Os empregados de Isabel

Ninguém nos tira também a vergonha de sermos vistos como um país de empregados da mulher que mais roubou um país africano. Por acaso também era a mais rica.

Também ao estilo trumpiano, dois dos cerca de 30 tweets de Isabel dos Santos no domingo fizeram-me lembrar os editoriais do jornal do regime de José Eduardo dos Santos ao longo dos últimos 20 anos. Está lá tudo: os malvados da SIC e do Expresso que levaram a que o grupo cortasse relações e a televisão não fosse emitida em Angola durante largos anos.

O apelo a que a relação de amizade entre o povo angolano e português não ficasse afetada pelo interesse obscuro desta perseguição colonialista e racista à sua pessoa é hoje uma adaptação dos portugueses que ousavam criticar publicamente o roubo do clã dos Santos ao país e que rapidamente faziam os headlines do Jornal de Angola. Apelidavam-nos de intelectuais saudosistas do tempo colonial, entre outras coisas que agora pouco interessam. Mas os verdadeiros corajosos estavam, como sempre estão neste tipo de realidades, em Angola. Além do povo e de Rafael Marques, importa nomear muitos dos que foram perseguidos e que procuraram ser silenciados sem sucesso.

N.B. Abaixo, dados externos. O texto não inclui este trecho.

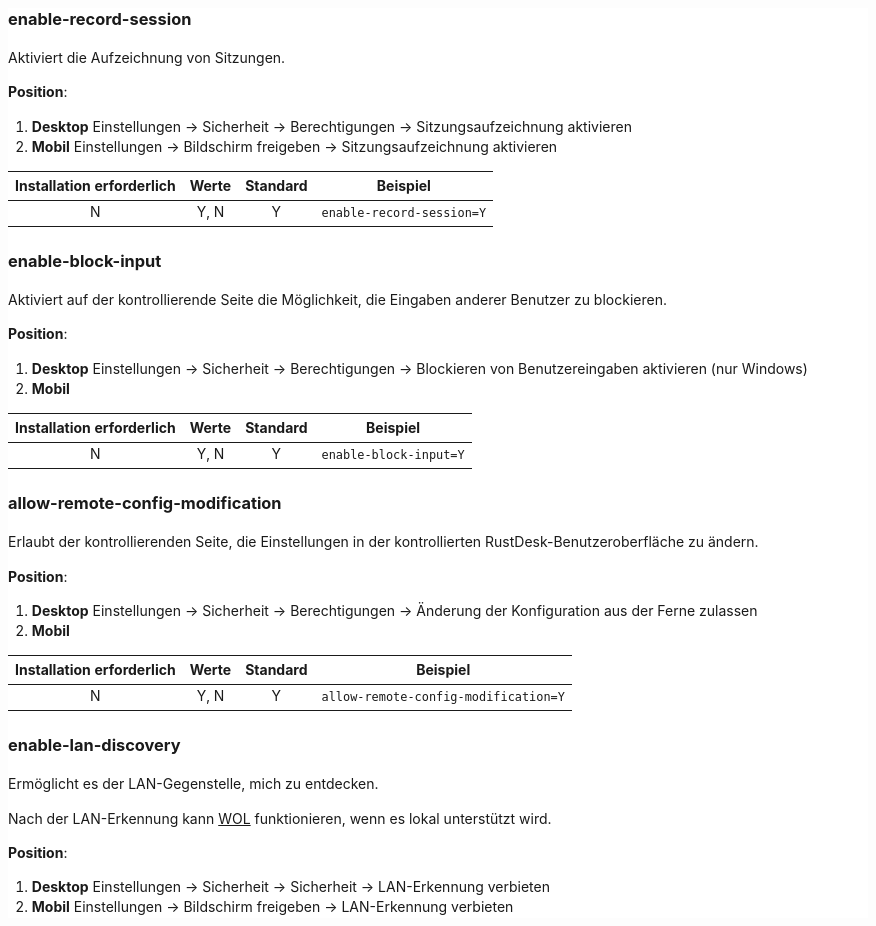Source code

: ### enable-record-session

Aktiviert die Aufzeichnung von Sitzungen.

**Position**:

1. **Desktop** Einstellungen → Sicherheit → Berechtigungen → Sitzungsaufzeichnung aktivieren
2. **Mobil** Einstellungen → Bildschirm freigeben → Sitzungsaufzeichnung aktivieren

| Installation erforderlich | Werte | Standard | Beispiel |
| :------: | :------: | :------: | :------: |
| N | Y, N | Y | `enable-record-session=Y` |

### enable-block-input

Aktiviert auf der kontrollierende Seite die Möglichkeit, die Eingaben anderer Benutzer zu blockieren.

**Position**:

1. **Desktop** Einstellungen → Sicherheit → Berechtigungen → Blockieren von Benutzereingaben aktivieren (nur Windows)
2. **Mobil**

| Installation erforderlich | Werte | Standard | Beispiel |
| :------: | :------: | :------: | :------: |
| N | Y, N | Y | `enable-block-input=Y` |

### allow-remote-config-modification

Erlaubt der kontrollierenden Seite, die Einstellungen in der kontrollierten RustDesk-Benutzeroberfläche zu ändern.

**Position**:

1. **Desktop** Einstellungen → Sicherheit → Berechtigungen → Änderung der Konfiguration aus der Ferne zulassen
2. **Mobil**

| Installation erforderlich | Werte | Standard | Beispiel |
| :------: | :------: | :------: | :------: |
| N | Y, N | Y | `allow-remote-config-modification=Y` |

### enable-lan-discovery

Ermöglicht es der LAN-Gegenstelle, mich zu entdecken.

Nach der LAN-Erkennung kann [WOL](https://de.wikipedia.org/wiki/Wake_On_LAN) funktionieren, wenn es lokal unterstützt wird.

**Position**:

1. **Desktop** Einstellungen → Sicherheit → Sicherheit → LAN-Erkennung verbieten
2. **Mobil** Einstellungen → Bildschirm freigeben → LAN-Erkennung verbieten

É por isso que as revelações que vieram a público através do excelente trabalho do consórcio internacional de jornalistas só espantam pelos números do saque estatal e não pelos factos per si. Desde 2006 que esses não devem surpreender qualquer português minimamente atento.

O que surpreende é como Isabel dos Santos e as equipas que tão mal a aconselham aprenderam muito pouco. Se conseguirem arranjar tempo para ler os jornais americanos, ingleses, franceses, espanhóis e alemães com fontes próprias, muitas bem menos simpáticas do que as portuguesas e oriundas de outras publicações deste consórcio internacional de jornalistas, talvez entendam que a narrativa estapafúrdia que apresentam no Twitter e nas entrevistas de Isabel dos Santos adensará cada vez mais a falta de apoio popular. Em suma, da mesma forma que é possível acumular fortuna sem que se adquira grande sabedoria, também é possível viajar bastante sem que se saia de uma bolha muito pequena.

Mas sempre foi assim para o exterior neste clã: os seus amigos eram os amigos de Angola e os olhos e ouvidos só existiam para Portugal. Constata-se algo óbvio e que atropela esta tese: os amigos queriam lá saber do país e os empregados portugueses, como nenhum outro país por esse mundo fora, estenderam uma passadeira a alguém muito pouco recomendável. Isso é o que mais custa para quem há mais de dez anos adivinhava que mais cedo ou mais tarde todo esse papel se viraria contra o interesse de ambos os países. Além de lavandaria, conforme referia ontem Ana Gomes, Portugal serviu em exclusivo como absolvedor de um regime ditatorial e nepotista.

Nos próximos dias provavelmente continuaremos a assistir à revelação dos nomes de todos esses empregados portugueses de Isabel dos Santos. Desde políticos, banqueiros, empresários, advogados e consultores de comunicação, através dos Luanda Leaks. Assistiremos a muitas falhas de memória e à condenação hipócrita da própria Isabel dos Santos por parte de um ou outro.

Só que a cumplicidade de certa suposta elite portuguesa dificilmente será esquecida por João Lourenço e as autoridades portuguesas, que também respondem perante a União Europeia, não a ignorarão por isso mesmo.

Ninguém nos tira também a vergonha de sermos vistos como um país de empregados da mulher que mais roubou um país africano. Por acaso também era a mais rica.